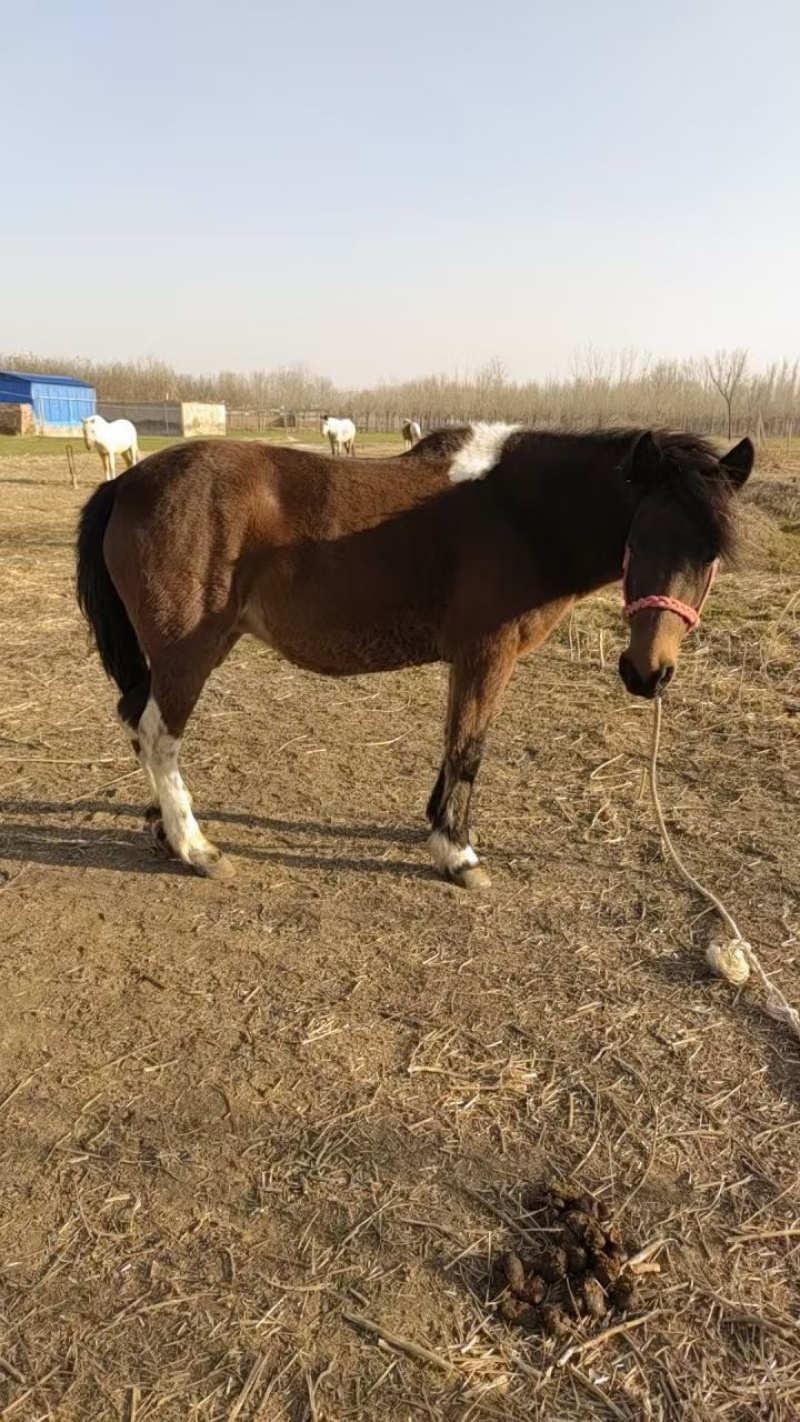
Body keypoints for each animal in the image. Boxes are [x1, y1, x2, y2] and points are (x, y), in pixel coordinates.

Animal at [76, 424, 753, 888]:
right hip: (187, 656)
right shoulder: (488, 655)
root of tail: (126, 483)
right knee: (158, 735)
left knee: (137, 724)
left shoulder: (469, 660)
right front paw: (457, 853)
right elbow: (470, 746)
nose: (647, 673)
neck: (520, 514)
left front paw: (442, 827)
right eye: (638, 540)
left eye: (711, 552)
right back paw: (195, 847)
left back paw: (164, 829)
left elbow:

================================

For the data above, return an exact copy that contains no pictures.

Body keypoints for each animal in the image. Boxes are [x1, y1, x2, y2] and points are (x, y), in pixel coordinates.

Animal at [76, 424, 753, 888]:
right hip: (187, 656)
right shoulder: (488, 655)
root of tail: (126, 483)
right knee: (158, 735)
left knee: (137, 724)
left shoulder: (469, 660)
right front paw: (457, 853)
right elbow: (470, 746)
nose: (647, 673)
neck: (520, 514)
left front paw: (442, 827)
right eye: (638, 540)
left eye: (711, 552)
right back paw: (195, 847)
left back paw: (164, 829)
left elbow:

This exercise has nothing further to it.